Niezależnie od wiarygodności zapewnień, tak duży projekt hydroinżynieryjny może być źródłem obaw dla sąsiadów Chin. Mówimy tu przede wszystkim o pięciokrotnym zwiększeniu projektu ”zasiewu chmur”, przy którym już dziś pracuje 35 tys. osób.
Od 60 lat władze używały artylerii przeciwlotniczej i samolotów m.in. do obsiewania chmur jodkiem srebra. W ten sposób wymusza się łączenie kropel wody w odpowiednio duże cząstki, by mogły spaść na ziemię w formie deszczu lub śniegu.
Zasiew chmur może też, np. poprzez zwiększenie liczby kryształków lodu, zmniejszyć rozmiar kul gradowych przed opadem. Jak jest ich mało woda łączy się w większe i bardziej niszczycielskie ”pociski”.
W ten sposób działano dotąd lokalnie, by ulżyć nieco ludziom żyjącym na objętych suszą terenach, albo przed masowymi imprezami państwowymi. W ten sposób czyszczono ”oczyszczano” niebo przed igrzyskami w 2008 roku. Podobne działania już 70 lat temu prowadzili Amerykanie czy Sowieci.
Chiński pomysł zwiększenia skali tych modyfikacji może jednak doprowadzić do zmian pogodowych w całym regionie. Owe 5,5 mln km kwadratowych to minimalny obszar, nad którym władze chciałyby sterować opadami deszczu do 2025 roku. Obszar powstrzymywania opadów gradu ma objąć 580 tys. km kwadratowych.

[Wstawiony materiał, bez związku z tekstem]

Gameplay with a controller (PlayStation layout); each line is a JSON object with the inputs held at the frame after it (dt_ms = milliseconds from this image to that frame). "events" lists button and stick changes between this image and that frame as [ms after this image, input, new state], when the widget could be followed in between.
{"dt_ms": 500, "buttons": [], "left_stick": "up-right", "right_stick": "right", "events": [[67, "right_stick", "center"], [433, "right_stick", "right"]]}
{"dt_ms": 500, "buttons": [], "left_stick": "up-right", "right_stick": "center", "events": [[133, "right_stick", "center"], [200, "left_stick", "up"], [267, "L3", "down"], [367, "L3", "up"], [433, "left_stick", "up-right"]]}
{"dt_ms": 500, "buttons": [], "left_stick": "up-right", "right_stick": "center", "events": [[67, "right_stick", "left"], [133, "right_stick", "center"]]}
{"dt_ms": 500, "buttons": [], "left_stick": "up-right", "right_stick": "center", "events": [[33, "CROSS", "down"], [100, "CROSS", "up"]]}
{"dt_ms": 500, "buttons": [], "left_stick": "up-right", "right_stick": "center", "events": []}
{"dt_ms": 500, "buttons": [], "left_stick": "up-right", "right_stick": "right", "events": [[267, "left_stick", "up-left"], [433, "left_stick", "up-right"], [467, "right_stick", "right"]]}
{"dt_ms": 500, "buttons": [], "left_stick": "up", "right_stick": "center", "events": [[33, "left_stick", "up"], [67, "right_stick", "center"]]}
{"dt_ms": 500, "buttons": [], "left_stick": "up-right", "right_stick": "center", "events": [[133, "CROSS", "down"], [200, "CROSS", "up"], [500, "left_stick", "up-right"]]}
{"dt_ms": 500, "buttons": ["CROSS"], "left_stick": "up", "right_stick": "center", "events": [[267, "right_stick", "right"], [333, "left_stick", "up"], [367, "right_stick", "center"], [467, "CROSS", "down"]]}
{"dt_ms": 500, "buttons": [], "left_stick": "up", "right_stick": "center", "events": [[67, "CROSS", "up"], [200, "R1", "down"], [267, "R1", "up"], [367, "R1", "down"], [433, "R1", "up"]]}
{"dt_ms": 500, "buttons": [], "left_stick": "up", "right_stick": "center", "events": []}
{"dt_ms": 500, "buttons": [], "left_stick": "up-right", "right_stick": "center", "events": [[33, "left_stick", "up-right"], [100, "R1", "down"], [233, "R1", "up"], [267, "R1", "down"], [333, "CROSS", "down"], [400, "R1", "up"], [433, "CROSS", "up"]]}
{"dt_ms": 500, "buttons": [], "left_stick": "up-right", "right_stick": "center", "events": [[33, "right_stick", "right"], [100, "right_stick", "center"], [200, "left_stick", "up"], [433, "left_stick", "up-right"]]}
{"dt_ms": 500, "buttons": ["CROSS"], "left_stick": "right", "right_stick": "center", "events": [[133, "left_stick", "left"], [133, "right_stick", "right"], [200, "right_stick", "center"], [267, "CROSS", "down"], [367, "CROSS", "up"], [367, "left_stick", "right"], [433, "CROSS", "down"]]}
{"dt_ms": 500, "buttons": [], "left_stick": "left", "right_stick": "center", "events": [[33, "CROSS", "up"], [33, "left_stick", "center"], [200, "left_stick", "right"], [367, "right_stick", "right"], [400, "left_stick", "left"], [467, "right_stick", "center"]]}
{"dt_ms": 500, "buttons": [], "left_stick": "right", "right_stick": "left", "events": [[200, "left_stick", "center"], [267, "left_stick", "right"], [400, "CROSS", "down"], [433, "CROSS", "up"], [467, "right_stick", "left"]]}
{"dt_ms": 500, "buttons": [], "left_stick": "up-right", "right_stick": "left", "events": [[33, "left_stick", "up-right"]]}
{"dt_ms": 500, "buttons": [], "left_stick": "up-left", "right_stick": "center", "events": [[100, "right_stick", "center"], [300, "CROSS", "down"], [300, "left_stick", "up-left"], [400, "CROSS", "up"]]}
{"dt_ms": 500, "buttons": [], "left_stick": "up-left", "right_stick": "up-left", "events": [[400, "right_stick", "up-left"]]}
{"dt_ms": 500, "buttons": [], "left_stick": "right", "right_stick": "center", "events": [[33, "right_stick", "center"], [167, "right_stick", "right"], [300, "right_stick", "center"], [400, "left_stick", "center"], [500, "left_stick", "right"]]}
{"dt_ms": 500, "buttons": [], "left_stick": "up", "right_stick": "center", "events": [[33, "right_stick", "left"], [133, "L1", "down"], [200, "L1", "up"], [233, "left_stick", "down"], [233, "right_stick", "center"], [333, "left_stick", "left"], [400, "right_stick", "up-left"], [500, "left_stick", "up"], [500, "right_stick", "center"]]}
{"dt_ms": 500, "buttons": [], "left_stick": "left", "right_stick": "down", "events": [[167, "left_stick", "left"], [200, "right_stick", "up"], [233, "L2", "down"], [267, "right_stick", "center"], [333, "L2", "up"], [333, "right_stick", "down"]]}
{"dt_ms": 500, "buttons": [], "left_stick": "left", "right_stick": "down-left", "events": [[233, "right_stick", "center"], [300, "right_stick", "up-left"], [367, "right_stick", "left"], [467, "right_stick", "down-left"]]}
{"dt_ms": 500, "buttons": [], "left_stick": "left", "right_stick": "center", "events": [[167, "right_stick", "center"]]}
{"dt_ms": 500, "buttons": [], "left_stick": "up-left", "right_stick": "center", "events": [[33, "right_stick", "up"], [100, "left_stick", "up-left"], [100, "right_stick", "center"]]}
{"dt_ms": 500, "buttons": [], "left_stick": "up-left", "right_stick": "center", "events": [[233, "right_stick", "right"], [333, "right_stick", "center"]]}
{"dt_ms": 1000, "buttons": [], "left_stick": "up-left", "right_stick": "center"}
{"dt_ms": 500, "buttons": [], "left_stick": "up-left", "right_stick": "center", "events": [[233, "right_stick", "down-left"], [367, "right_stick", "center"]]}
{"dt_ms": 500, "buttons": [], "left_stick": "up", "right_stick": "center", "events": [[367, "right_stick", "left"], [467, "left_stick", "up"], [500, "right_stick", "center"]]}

Plan na dalszą przyszłość, dziś mówi się o roku 2035, zakłada ”zdolność rewitalizacji regionów, odbudowywania ekosystemów i minimalizowania strat wywołanych przez katastrofy naturalne”. Od 2012 do 2017 roku kraj ten wydał na różne programy modyfikacji pogody 1,34 mld dolarów. W 2017 roku zabudżetowano wydatki na cztery nowe samoloty, przebudowę 8 już posiadanych, blisko 900 wyrzutni rakietowych i niemal 2 tys. mobilnych urządzeń sterujących zdolnych pokryć 10 proc. terytorium Chin (ok. 1 mln km kwadratowych).
Rozszerzony system obejmie Wyżynę Tybetańską, największe źródło wody pitnej w Azji. Chińscy naukowcy pracują nad ambitnym programem Podniebnej Rzeki (Tianhe). Zakłada on przekierowanie chmur deszczowych na północ, znad basenu rzeki Jangcy nad basen rzeki Żółtej. Deszcz zamiast jedną rzekę, zasiliłby drugą.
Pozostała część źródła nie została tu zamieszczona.